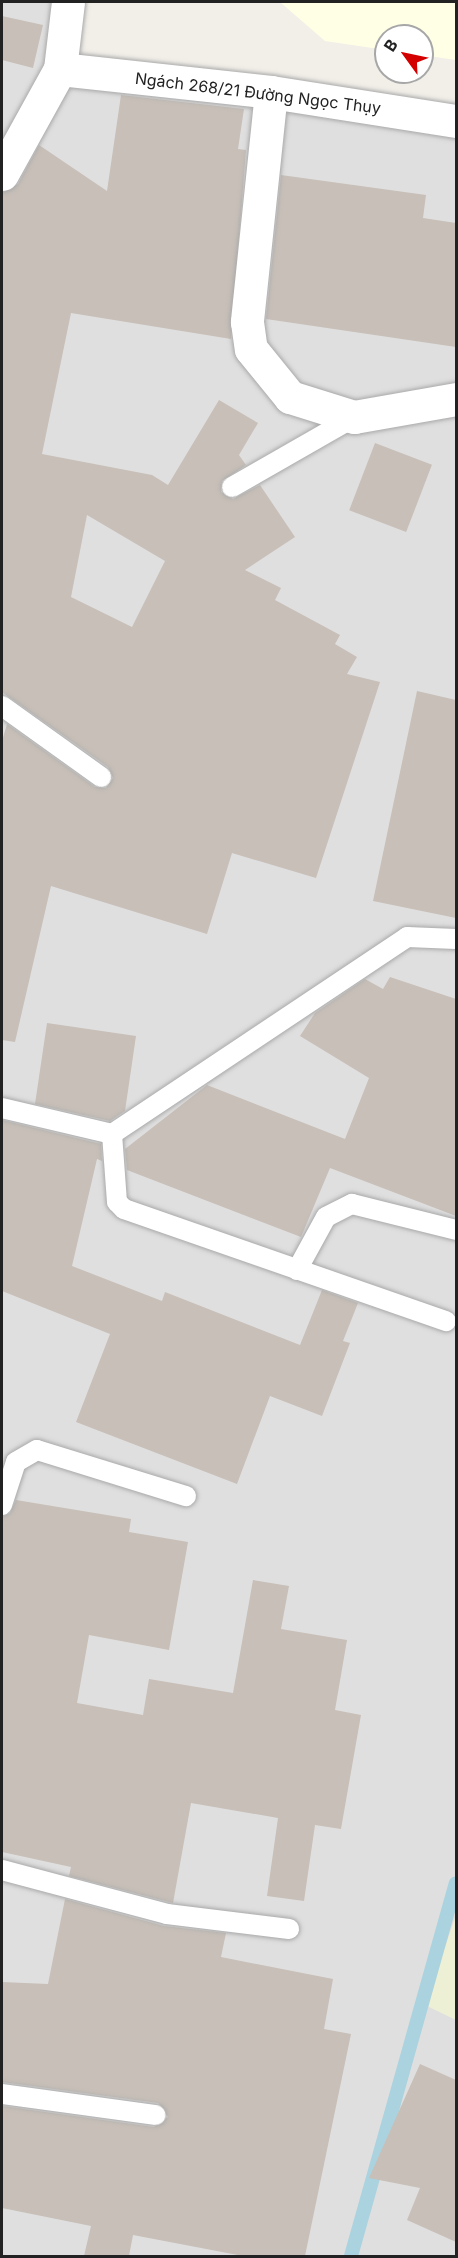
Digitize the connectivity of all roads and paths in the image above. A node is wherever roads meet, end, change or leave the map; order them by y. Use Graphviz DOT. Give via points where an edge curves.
graph roads {
  1 [pos="68,2"];
  2 [pos="60,69"];
  3 [pos="271,92"];
  4 [pos="456,121"];
  5 [pos="2,174"];
  6 [pos="456,399"];
  7 [pos="354,417"];
  8 [pos="232,487"];
  9 [pos="2,706"];
  10 [pos="101,777"];
  11 [pos="456,939"];
  12 [pos="2,1108"];
  13 [pos="112,1134"];
  14 [pos="456,1230"];
  15 [pos="297,1270"];
  16 [pos="447,1321"];
  17 [pos="186,1496"];
  18 [pos="2,1505"];
  19 [pos="2,1870"];
  20 [pos="290,1929"];
  21 [pos="2,2094"];
  22 [pos="156,2115"];
  1 -- 2 [label="street"];
  2 -- 3 [label="street, Ngách 268/21 Đường Ngọc Thụy"];
  2 -- 5 [label="street"];
  3 -- 4 [label="street, Ngách 268/21 Đường Ngọc Thụy"];
  3 -- 7 [label="street" via="247,322 252,349 290,397"];
  6 -- 7 [label="street"];
  7 -- 8 [label="lane"];
  9 -- 10 [label="lane"];
  11 -- 13 [label="lane" via="407,937"];
  12 -- 13 [label="lane"];
  13 -- 15 [label="lane" via="117,1202 124,1209"];
  14 -- 15 [label="lane" via="352,1204 326,1217"];
  15 -- 16 [label="lane"];
  17 -- 18 [label="lane" via="37,1450 16,1462"];
  19 -- 20 [label="lane" via="167,1914"];
  21 -- 22 [label="lane"];
}
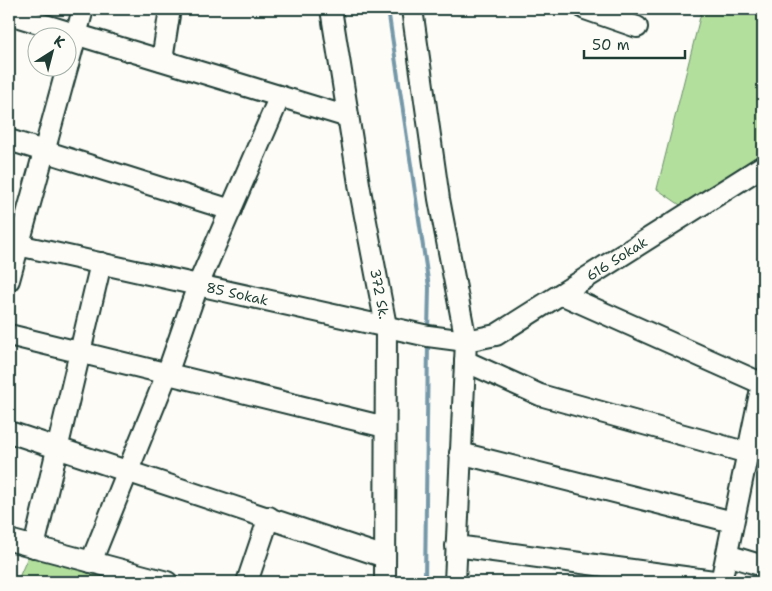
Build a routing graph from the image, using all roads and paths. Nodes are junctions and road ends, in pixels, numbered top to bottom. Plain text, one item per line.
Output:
1 (83, 9) edge
2 (170, 9) edge
3 (412, 9) edge
4 (585, 9) edge
5 (328, 10) edge
6 (9, 14) edge
7 (637, 27) dead end
8 (56, 28) edge
9 (78, 28) edge
10 (78, 35) edge
11 (162, 60) junction
12 (64, 78) edge
13 (280, 96) junction
14 (348, 118) junction
15 (9, 140) edge
16 (44, 151) junction
17 (763, 166) edge
18 (231, 210) junction
19 (14, 244) edge
20 (102, 263) junction
21 (9, 280) edge
22 (198, 285) junction
23 (561, 294) junction
24 (386, 326) junction
25 (9, 335) edge
26 (466, 351) junction
27 (80, 353) junction
28 (167, 374) junction
29 (762, 389) edge
30 (385, 427) junction
31 (9, 432) edge
32 (58, 448) junction
33 (460, 453) junction
34 (748, 453) junction
35 (128, 471) junction
36 (269, 518) junction
37 (733, 522) junction
38 (9, 540) edge
39 (34, 546) junction
40 (456, 546) junction
41 (726, 555) junction
42 (385, 557) junction
43 (91, 562) junction
44 (763, 566) edge
45 (167, 582) edge
46 (247, 582) edge
47 (385, 582) edge
48 (455, 582) edge
49 (721, 582) edge

1 - 9 street
2 - 11 street
3 - 26 street
4 - 7 street
5 - 14 street, 372 Sk.
6 - 8 street
10 - 11 street
11 - 13 street
12 - 16 street
13 - 14 street
13 - 18 street
14 - 24 street, 372 Sk.
15 - 16 street
16 - 18 street
16 - 19 street
17 - 23 street, 616 Sokak
18 - 22 street
19 - 20 street, 85 Sokak
19 - 21 street
20 - 22 street, 85 Sokak
20 - 27 street
22 - 24 street, 85 Sokak
22 - 28 street
23 - 26 street, 616 Sokak
23 - 29 street
24 - 26 street, 85 Sokak
24 - 30 street, 372 Sk.
25 - 27 street
26 - 33 street
26 - 34 street
27 - 28 street
27 - 32 street
28 - 30 street
28 - 35 street
29 - 34 street
30 - 42 street, 372 Sk.
31 - 32 street
32 - 35 street
32 - 39 street
33 - 37 street
33 - 40 street
34 - 37 street
35 - 36 street
35 - 43 street
36 - 42 street
36 - 46 street
37 - 41 street
38 - 39 street
39 - 43 street
40 - 48 street
40 - 49 street
41 - 44 street
41 - 49 street
42 - 47 street, 372 Sk.
43 - 45 street

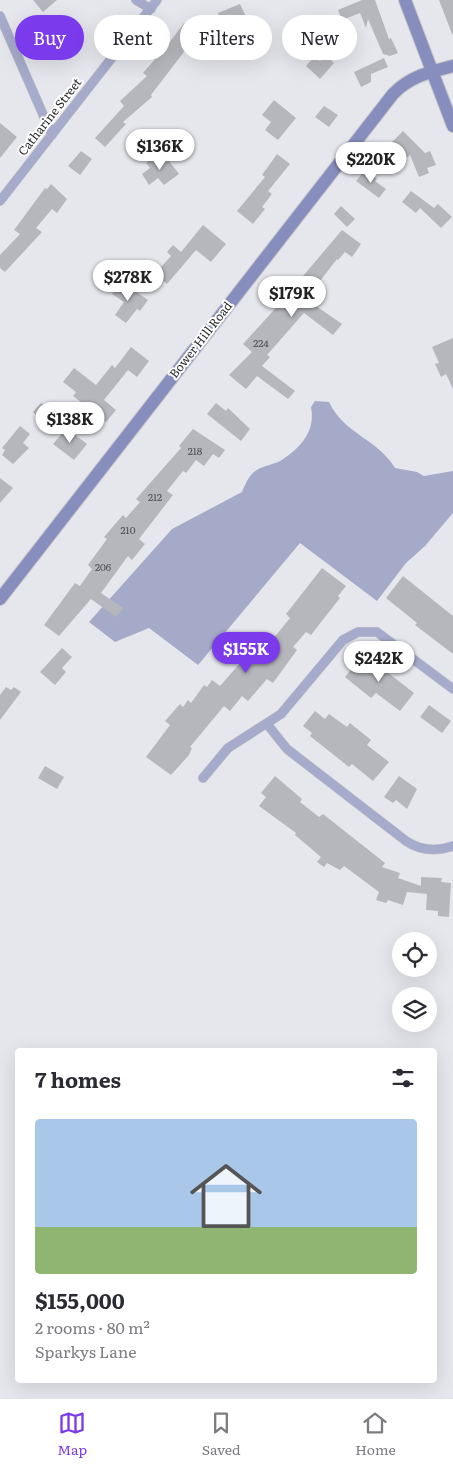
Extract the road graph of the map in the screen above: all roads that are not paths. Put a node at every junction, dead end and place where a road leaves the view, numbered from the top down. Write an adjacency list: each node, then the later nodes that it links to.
1 (136, 0): 4 (street)
2 (157, 0): 4 (street, Catharine Street)
3 (405, 0): 7 (street)
4 (151, 8): 9 (street, Catharine Street)
5 (0, 16): 9 (street)
6 (453, 66): 7 (street, Bower Hill Road)
7 (432, 72): 8 (street); 11 (street, Bower Hill Road)
8 (453, 126)
9 (52, 135): 10 (street, Catharine Street)
10 (0, 201)
11 (0, 600)
12 (453, 689): 13 (street)
13 (267, 724): 14 (street); 15 (street)
14 (203, 778)
15 (453, 846)

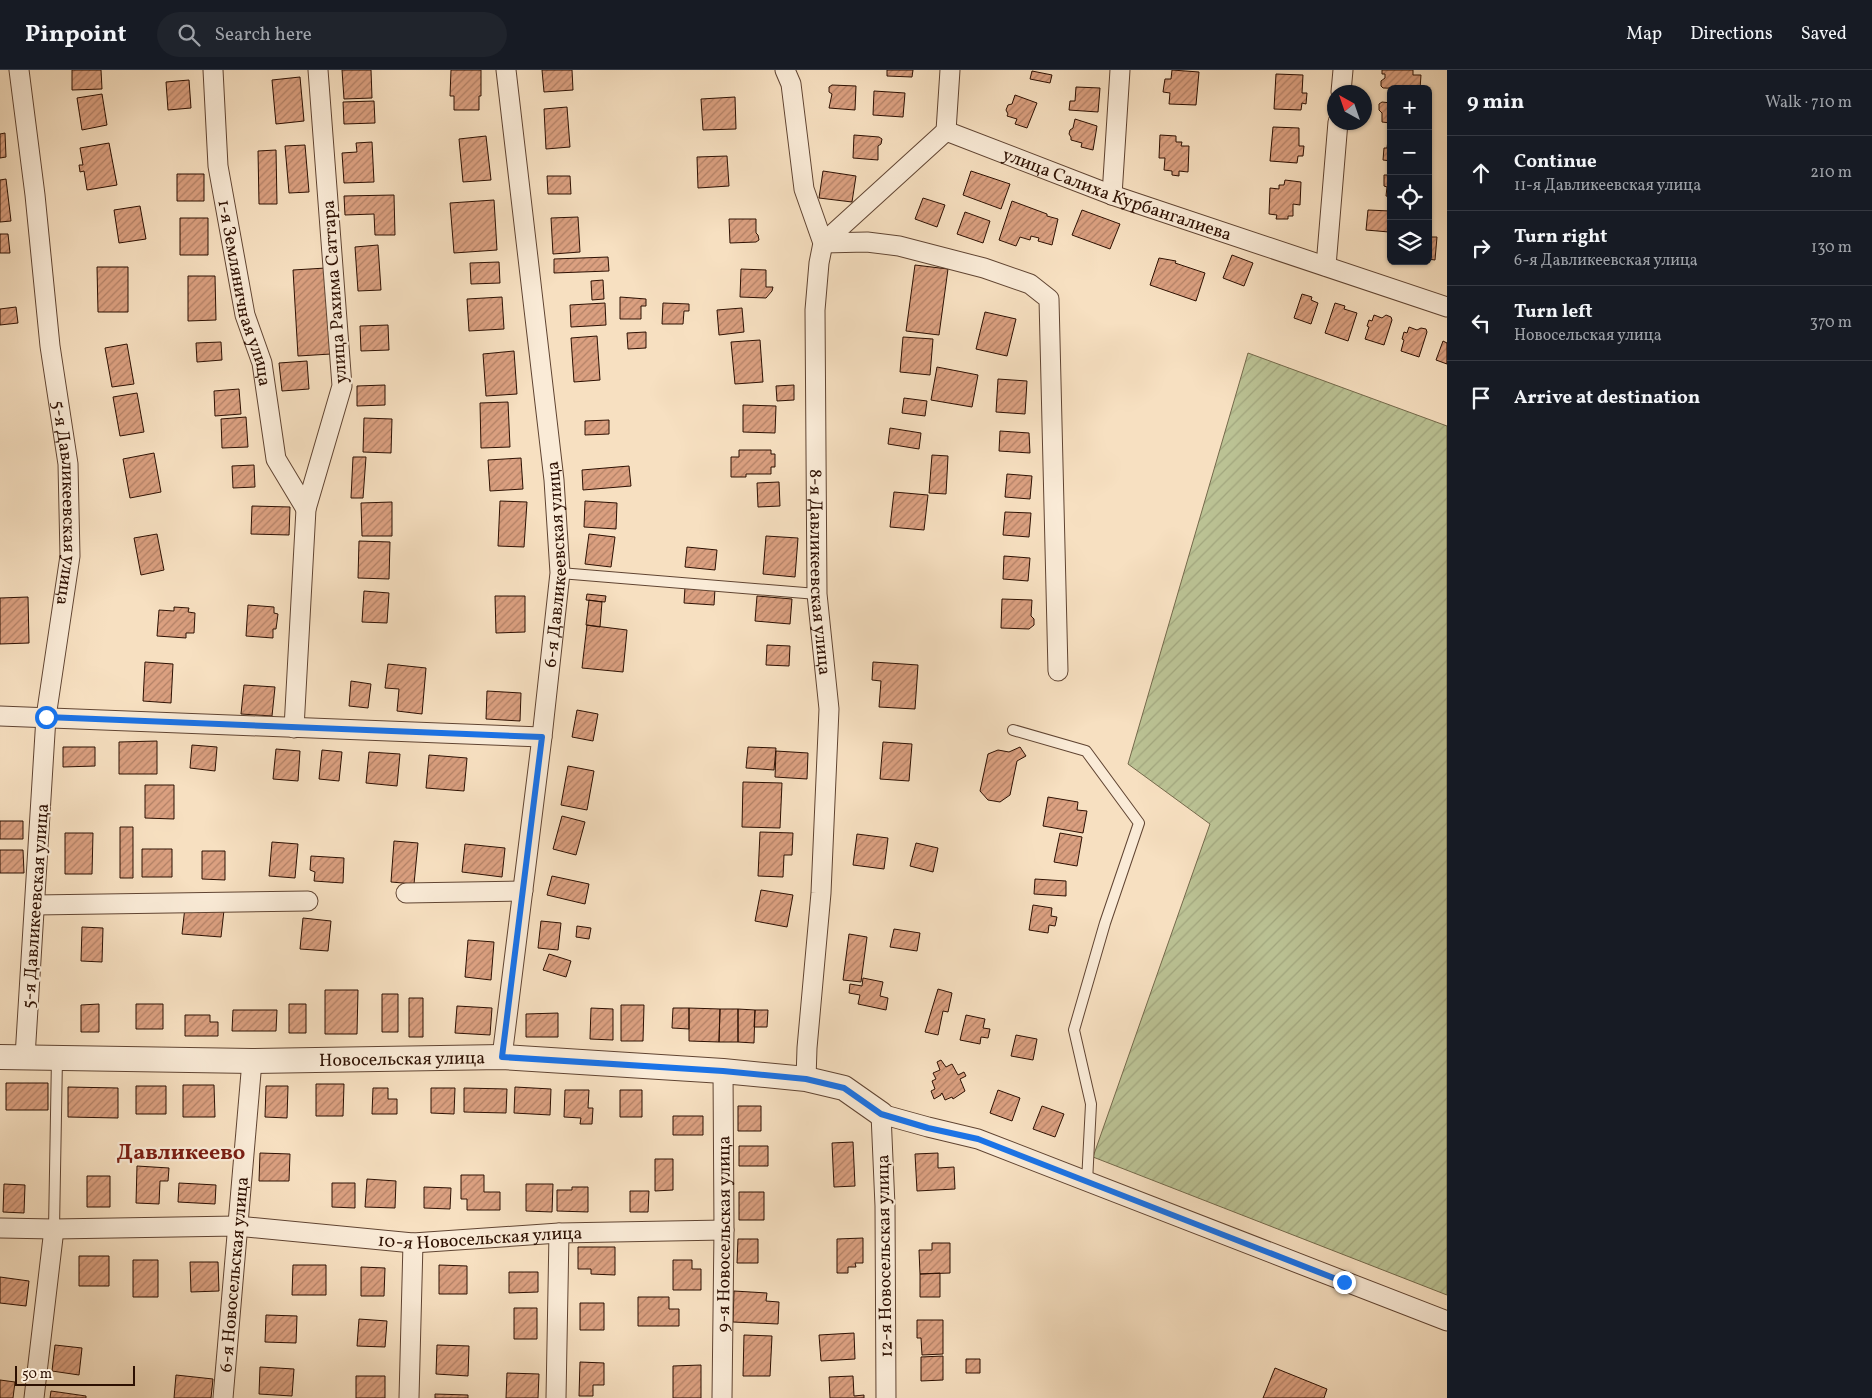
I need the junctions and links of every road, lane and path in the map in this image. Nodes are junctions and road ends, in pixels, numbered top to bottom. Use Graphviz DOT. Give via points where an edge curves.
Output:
graph roads {
  1 [pos="19,70"];
  2 [pos="213,70"];
  3 [pos="318,70"];
  4 [pos="506,70"];
  5 [pos="786,70"];
  6 [pos="950,70"];
  7 [pos="1120,70"];
  8 [pos="1343,70"];
  9 [pos="1342,85"];
  10 [pos="1337,130"];
  11 [pos="946,131"];
  12 [pos="1112,195"];
  13 [pos="824,243"];
  14 [pos="1326,266"];
  15 [pos="1447,307"];
  16 [pos="306,509"];
  17 [pos="560,573"];
  18 [pos="817,594"];
  19 [pos="1058,670"];
  20 [pos="0,716"];
  21 [pos="46,717"];
  22 [pos="294,728"];
  23 [pos="1014,730"];
  24 [pos="542,737"];
  25 [pos="523,891"];
  26 [pos="406,893"];
  27 [pos="308,901"];
  28 [pos="35,905"];
  29 [pos="0,1057"];
  30 [pos="25,1057"];
  31 [pos="57,1057"];
  32 [pos="502,1057"];
  33 [pos="252,1061"];
  34 [pos="723,1071"];
  35 [pos="806,1079"];
  36 [pos="881,1114"];
  37 [pos="1087,1182"];
  38 [pos="237,1226"];
  39 [pos="0,1228"];
  40 [pos="54,1230"];
  41 [pos="724,1230"];
  42 [pos="559,1232"];
  43 [pos="413,1243"];
  44 [pos="1447,1321"];
  45 [pos="34,1398"];
  46 [pos="223,1398"];
  47 [pos="409,1398"];
  48 [pos="556,1398"];
  49 [pos="722,1398"];
  50 [pos="886,1398"];
  1 -- 21 [label="street, 5-я Давликеевская улица" via="50,346 68,464 70,556"];
  2 -- 16 [label="street, 1-я Земляничная улица" via="218,166 246,314 262,363 276,458"];
  3 -- 16 [label="street, улица Рахима Саттара" via="342,386"];
  4 -- 17 [label="street, 6-я Давликеевская улица" via="554,480"];
  5 -- 13 [label="street" via="792,84 804,189"];
  6 -- 11 [label="street"];
  7 -- 12 [label="street"];
  8 -- 9 [label="street"];
  10 -- 14 [label="street"];
  11 -- 12 [label="street, улица Салиха Курбангалиева"];
  11 -- 13 [label="street"];
  12 -- 14 [label="street, улица Салиха Курбангалиева"];
  13 -- 18 [label="street, 8-я Давликеевская улица" via="819,263 816,310"];
  13 -- 19 [label="street" via="867,242 899,246 1030,284 1049,299"];
  14 -- 15 [label="street, улица Салиха Курбангалиева"];
  16 -- 22 [label="street, улица Рахима Саттара"];
  17 -- 18 [label="lane"];
  17 -- 24 [label="street, 6-я Давликеевская улица"];
  18 -- 35 [label="street, 8-я Давликеевская улица" via="829,709 821,893"];
  20 -- 21 [label="street"];
  21 -- 22 [label="street"];
  21 -- 28 [label="street, 5-я Давликеевская улица"];
  22 -- 24 [label="street"];
  23 -- 37 [label="lane" via="1086,752 1139,823 1074,1030 1091,1104"];
  24 -- 25 [label="street, 6-я Давликеевская улица"];
  25 -- 26 [label="street"];
  25 -- 32 [label="street, 6-я Давликеевская улица"];
  27 -- 28 [label="street"];
  28 -- 30 [label="street, 5-я Давликеевская улица"];
  29 -- 30 [label="street, Новосельская улица"];
  30 -- 31 [label="street, Новосельская улица"];
  31 -- 33 [label="street, Новосельская улица"];
  31 -- 40 [label="lane"];
  32 -- 33 [label="street, Новосельская улица"];
  32 -- 34 [label="street, Новосельская улица"];
  33 -- 38 [label="street, 6-я Новосельская улица"];
  34 -- 35 [label="street, Новосельская улица"];
  34 -- 41 [label="street, 9-я Новосельская улица"];
  35 -- 36 [label="street, Новосельская улица" via="844,1088"];
  36 -- 37 [label="street, Новосельская улица" via="978,1139"];
  36 -- 50 [label="street, 12-я Новосельская улица"];
  37 -- 44 [label="street, Новосельская улица"];
  38 -- 40 [label="street, 10-я Новосельская улица"];
  38 -- 43 [label="street, 10-я Новосельская улица"];
  38 -- 46 [label="street, 6-я Новосельская улица"];
  39 -- 40 [label="street, 10-я Новосельская улица"];
  40 -- 45 [label="street"];
  41 -- 42 [label="street, 10-я Новосельская улица"];
  41 -- 49 [label="street, 9-я Новосельская улица"];
  42 -- 43 [label="street, 10-я Новосельская улица"];
  42 -- 48 [label="street"];
  43 -- 47 [label="street"];
}
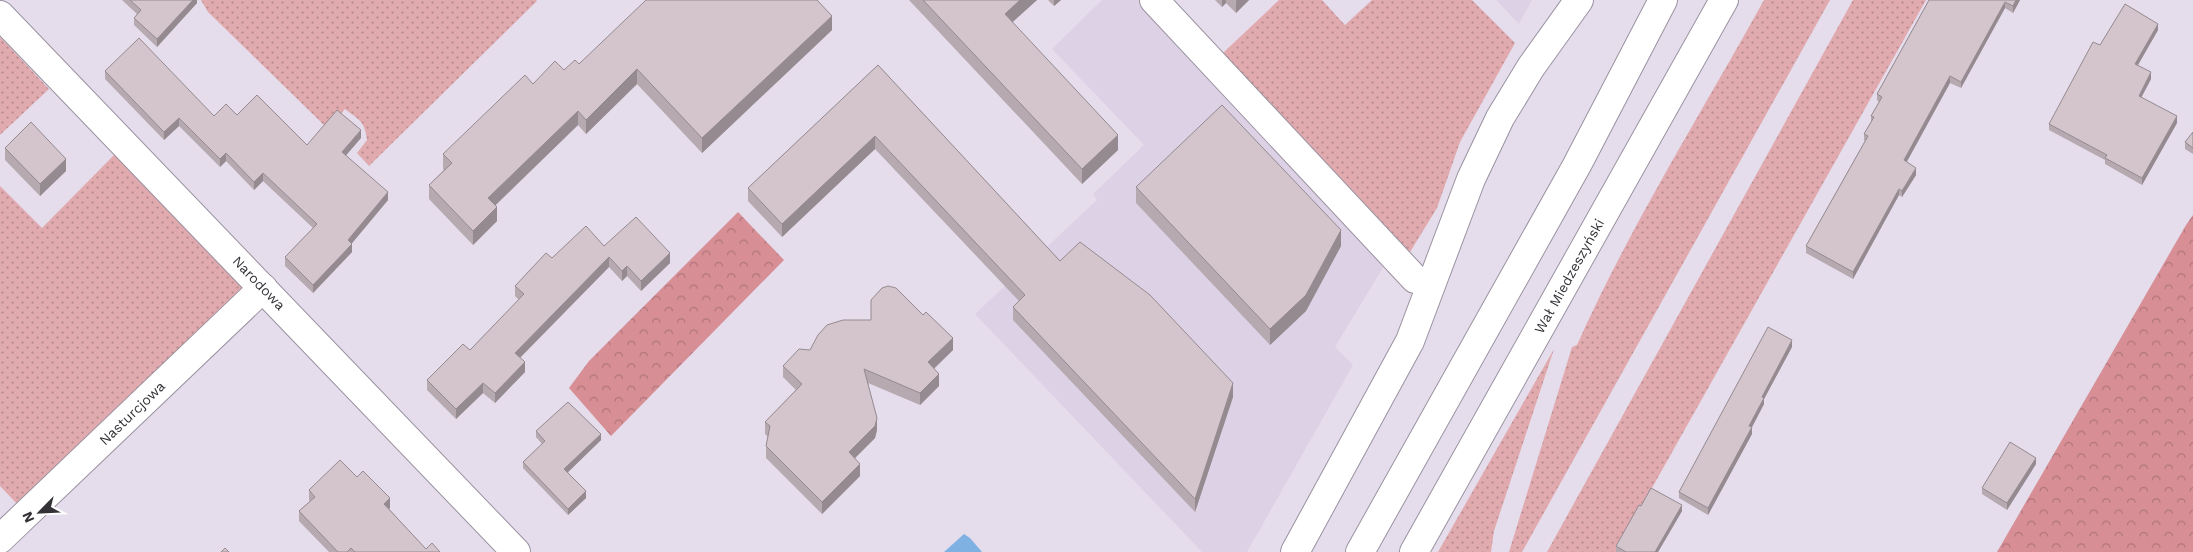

· · · · ·

How to complete this task:
Looking at the data above, how many lines hold the word "Ngọc"? Respond with the number alone.

Solution:
2